Judge Dismisses Suit Filed by California Town to Keep State Prison Open
by Keith Sanders
Prison is big business in America. Not only do billion-dollar corporations compete to warehouse individuals, so do American cities. That’s why in 2021, the California city of Susanville sued the state Department of Corrections and Rehabilitation (CDCR) to keep it from going through with plans to close its prison there. [See: PLN, Jan. 2022, p.32.]
Susanville City Administrator Dan Newton and the City Council filed the suit against the state, arguing that CDCR’s plan violated the California Environmental Quality Act. The act requires a formal review of the financial and environmental impact that prison and jail closures have on their communities. In Susanville, which was profiled in a documentary film aptly titled Prison Town USA, over 45% of workers are employed at the California Correctional Center (CCC) or an adjacent lockup, High Desert State Prison, which is not scheduled to close.

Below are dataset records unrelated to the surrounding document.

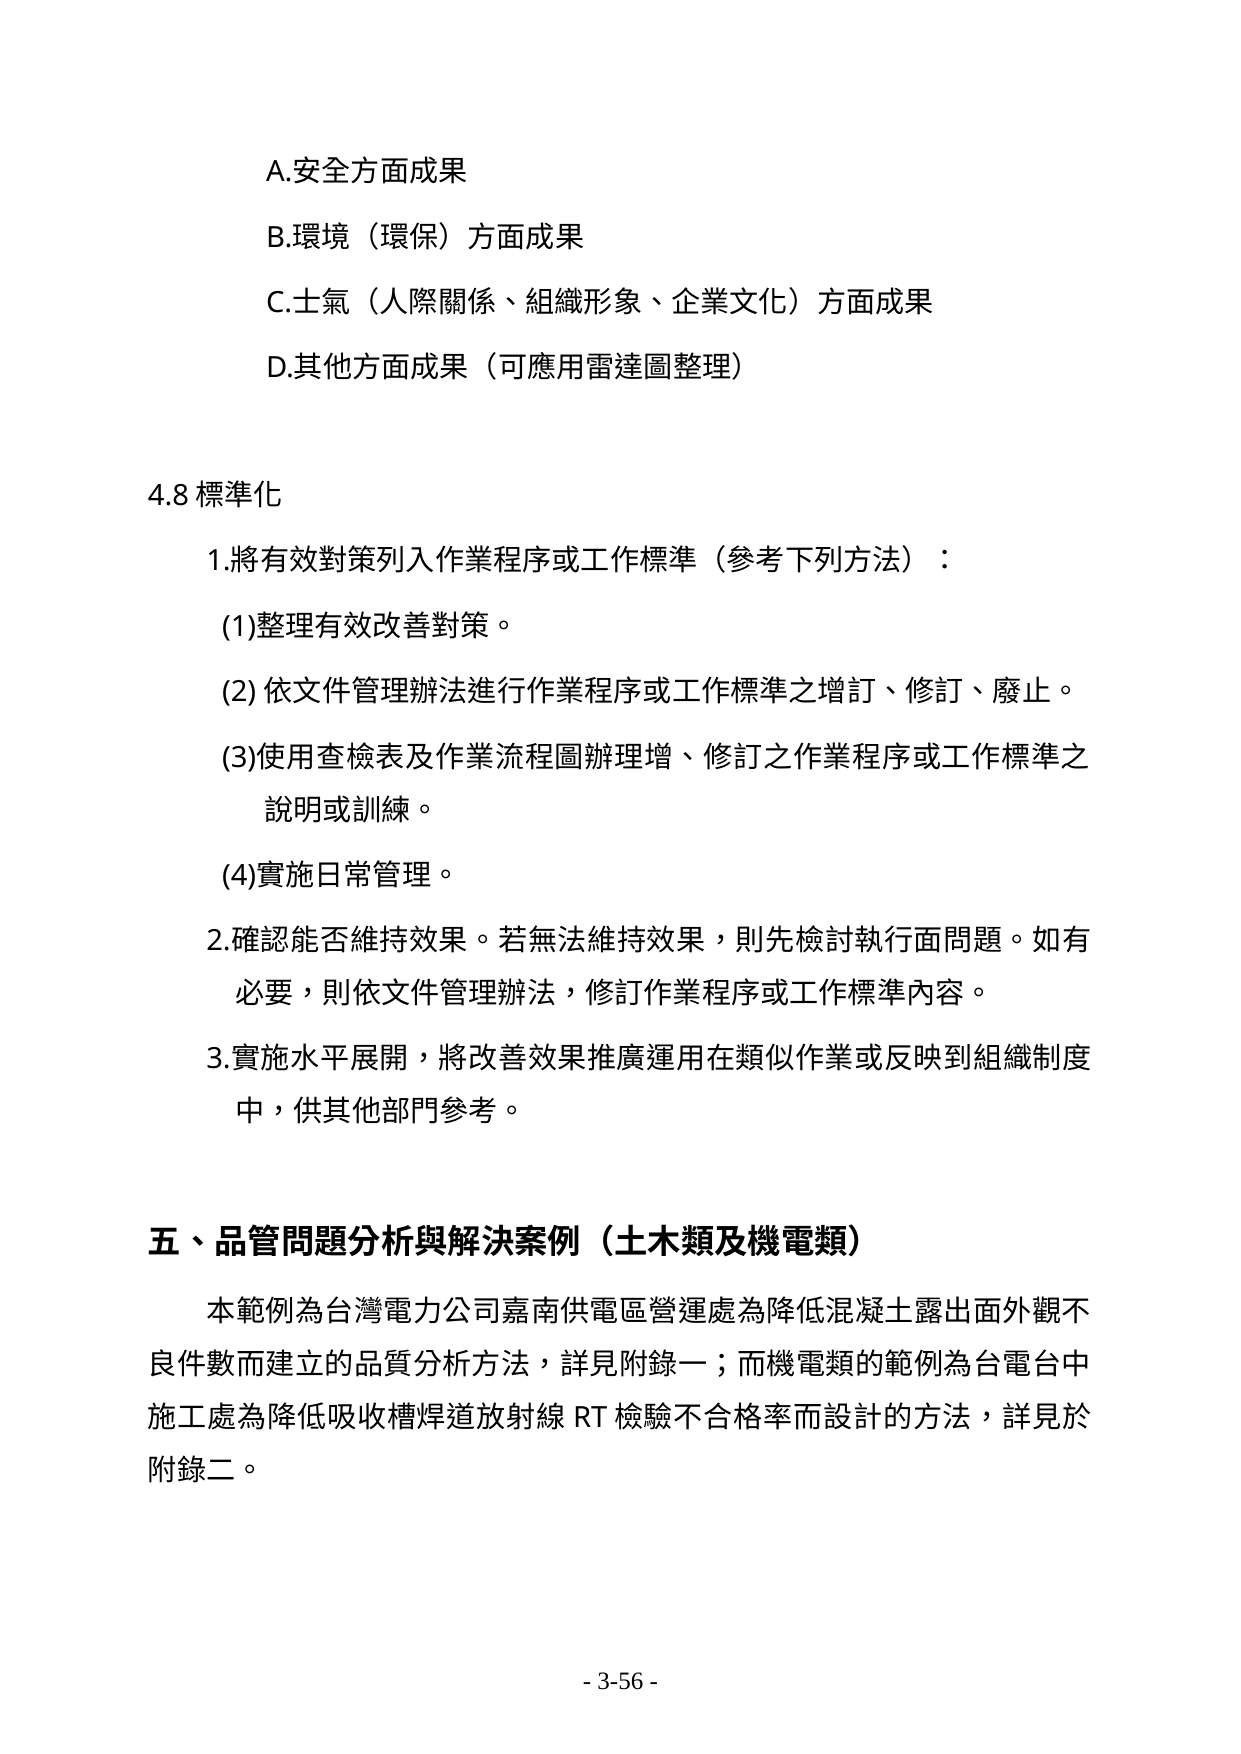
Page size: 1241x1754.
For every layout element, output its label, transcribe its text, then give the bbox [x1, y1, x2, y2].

subtitle 4.8標準化 [148, 471, 1092, 514]
text (1)整理有效改善對策。 [222, 602, 1092, 645]
text B.環境（環保）方面成果 [266, 213, 1092, 256]
text (3)使用查檢表及作業流程圖辦理增、修訂之作業程序或工作標準之說明或訓練。 [222, 733, 1092, 828]
text (2) 依文件管理辦法進行作業程序或工作標準之增訂、修訂、廢止。 [222, 668, 1092, 710]
text (4)實施日常管理。 [222, 851, 1092, 894]
text 3.實施水平展開，將改善效果推廣運用在類似作業或反映到組織制度中，供其他部門參考。 [206, 1035, 1092, 1130]
text 本範例為台灣電力公司嘉南供電區營運處為降低混凝土露出面外觀不良件數而建立的品質分析方法，詳見附錄一；而機電類的範例為台電台中施工處為降低吸收槽焊道放射線RT檢驗不合格率而設計的方法，詳見於附錄二。 [148, 1288, 1092, 1489]
text A.安全方面成果 [266, 148, 1092, 190]
text D.其他方面成果（可應用雷達圖整理） [266, 344, 1092, 386]
subtitle 五、品管問題分析與解決案例（土木類及機電類） [148, 1215, 1092, 1263]
text 1.將有效對策列入作業程序或工作標準（參考下列方法）： [206, 537, 1092, 579]
text C.士氣（人際關係、組織形象、企業文化）方面成果 [266, 278, 1092, 321]
text 2.確認能否維持效果。若無法維持效果，則先檢討執行面問題。如有必要，則依文件管理辦法，修訂作業程序或工作標準內容。 [206, 917, 1092, 1012]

The suit alleged that the economic impact on the city of 8,000 was not taken into account when the decision was made to close CCC. In Lassen County Superior Court, the city won a preliminary injunction in August 2021 to stop CDCR from closing the prison. Things seemed to keep going the city’s way at hearing in May 2022, when Judge Robert F. Moody chided the state, “Your problem is you haven’t complied with anything.”
Then on June 30, 2022, Gov. Gavin Newsome (R) signed a new state budget that included a trailer bill, excluding the closures of state prisons and juvenile facilities from any review under the state’s environmental law. After that, Judge Moody dissolved the preliminary injunction on September 8, 2022, ruling that the facility’s closure could proceed.
“The legislature and the CDCR both have had and have expressed policy reasons for closing prisons: there is a paucity of inmates and the population of inmates is in continuous decline and the resultant reductions in required staff and physical plant make it fiscally imprudent to maintain,” Judge Moody asserted in the ruling. See: City of Susanville v. Calif. Dep’t of Corr. & Rehab., Cal. Super. (Lassen Cty.).
Although Susanville was disappointed with the ruling, others applauded it. “Throughout this entire litigation, the prisoners inside CCC have been treated either as revenue or as irrelevant,” said Shakeer Rahman, a Los Angeles attorney who filed an amicus brief on behalf of almost 100 CCC prisoners.
The state’s 2021 budget noted that the 59-year-old prison needs $503 million in repairs. In their amicus brief, prisoners said ceilings leak and toilets filled with green algae do not flush. Alarmingly, when the Dixie wildfire – second largest in California history – devasted the area in the summer of 2021, prisoners at CCC were never evacuated but left locked behind bars just a few miles from a fast-moving river of flames. Without water or electricity, they struggled to breathe through thick smoke that engulfed the facility.
State officials have indicated other prisons are also being considered for closure.